Je ne fais pas de tableau ultra-strict, mais je note désormais les essentiels avant d’aller faire mes courses. Ce petit réflexe m’aide à rester concentré sur les priorités. Résultat : je rentre avec des sacs plus légers, un budget plus stable, et un placard beaucoup mieux organisé.

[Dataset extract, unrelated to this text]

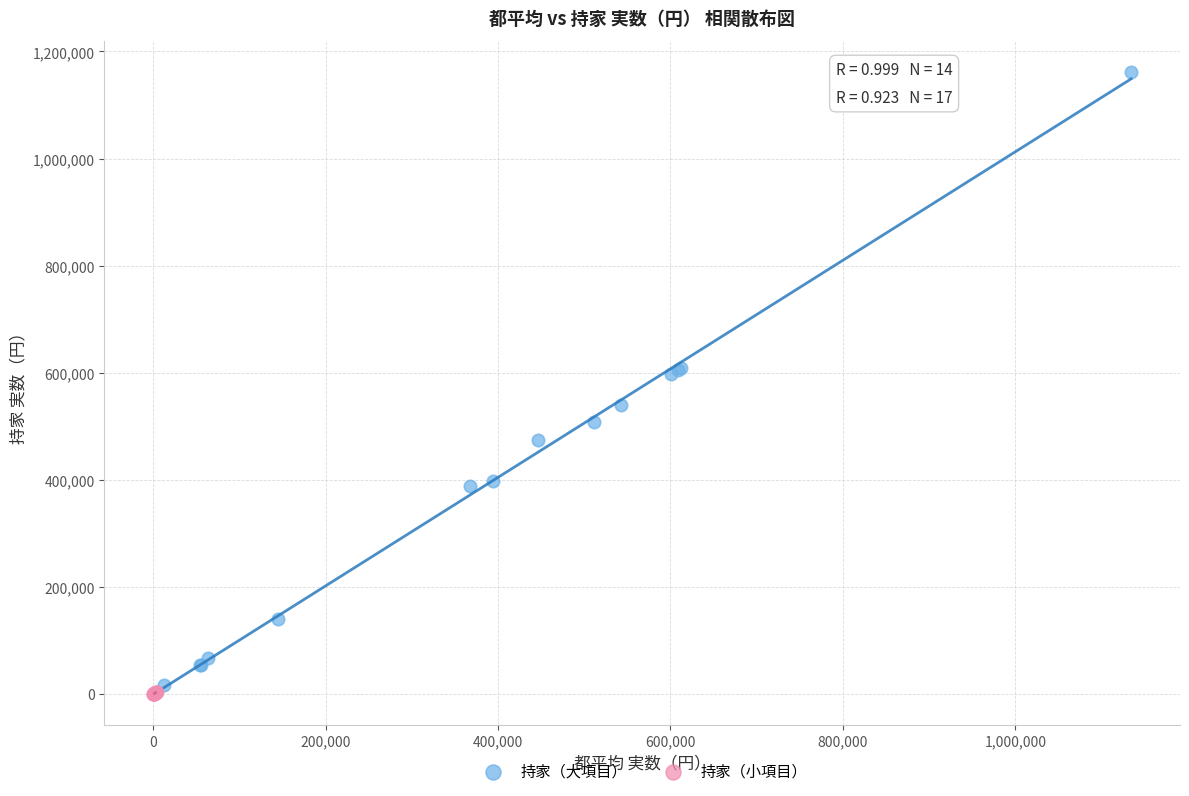

Which series contains the highest Y value?

持家（大項目）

Ce que j’ai le plus gagné, ce n’est pas seulement de l’argent. C’est une forme de clarté : je sais ce que j’achète, pourquoi je l’achète et à quel moment je vais l’utiliser.

Les économies les plus surprenantes

Les produits du quotidien sont ceux qui m’ont offert les meilleurs résultats. Les légumineuses, par exemple, ont remplacé plusieurs repas improvisés plus coûteux. Les fruits secs achetés à la juste dose m’ont permis de faire des encas simples sans multiplier les petits paquets. Même les produits d’entretien ont pesé moins lourd dans le budget, parce que j’ai arrêté de racheter des contenants entiers alors que j’avais déjà de quoi tenir plusieurs semaines.

J’ai aussi constaté un effet secondaire très agréable : mes courses me prennent moins de temps. Quand je sais exactement ce qu’il me faut, je navigue plus facilement entre les rayons et je passe moins de temps à comparer des emballages. Cela paraît anodin, mais sur un an, cette simplicité ajoute un vrai confort au quotidien.

Et côté plaisir d’achat ?

Le shopping en vrac n’est pas froid ni austère, au contraire. Il y a quelque chose de rassurant dans le fait de choisir précisément ses quantités, de remplir ses contenants et de repartir avec l’impression d’avoir fait un achat utile, propre et cohérent. Pour varier les idées cadeaux ou compléter mes habitudes, j’aime aussi découvrir de belles adresses responsables comme L'Escargot de Mer, qui donnent envie de consommer avec plus d’attention, sans sacrifier le plaisir.

Je pense que c’est là que Bazareko a vraiment changé ma perception du shopping : je ne cherche plus seulement le prix le plus bas, je cherche le meilleur équilibre entre budget, utilité et qualité. Cette vision est plus durable, et elle m’a évité pas mal de dépenses inutiles.

Mon conseil si vous voulez vous lancer

Commencez petit. Inutile de passer 100 % de votre liste en vrac dès la première semaine. Choisissez trois ou quatre produits que vous achetez souvent, comparez vos dépenses pendant un mois, puis ajustez. C’est souvent sur les habitudes répétitives que les économies sont les plus visibles. Et si vous avez besoin d’un point de départ simple, la page d’accueil de Bazareko est une bonne porte d’entrée pour explorer l’univers du vrac sans pression.

Après un an, mon bilan est clair : acheter en vrac chez Bazareko m’a fait économiser de l’argent, du temps de réflexion et une bonne dose de gaspillage. J’ai gagné en maîtrise sans perdre en plaisir. Et au fond, c’est sans doute la meilleure économie de toutes : celle qui rend les achats plus simples, plus conscients et beaucoup plus satisfaisants.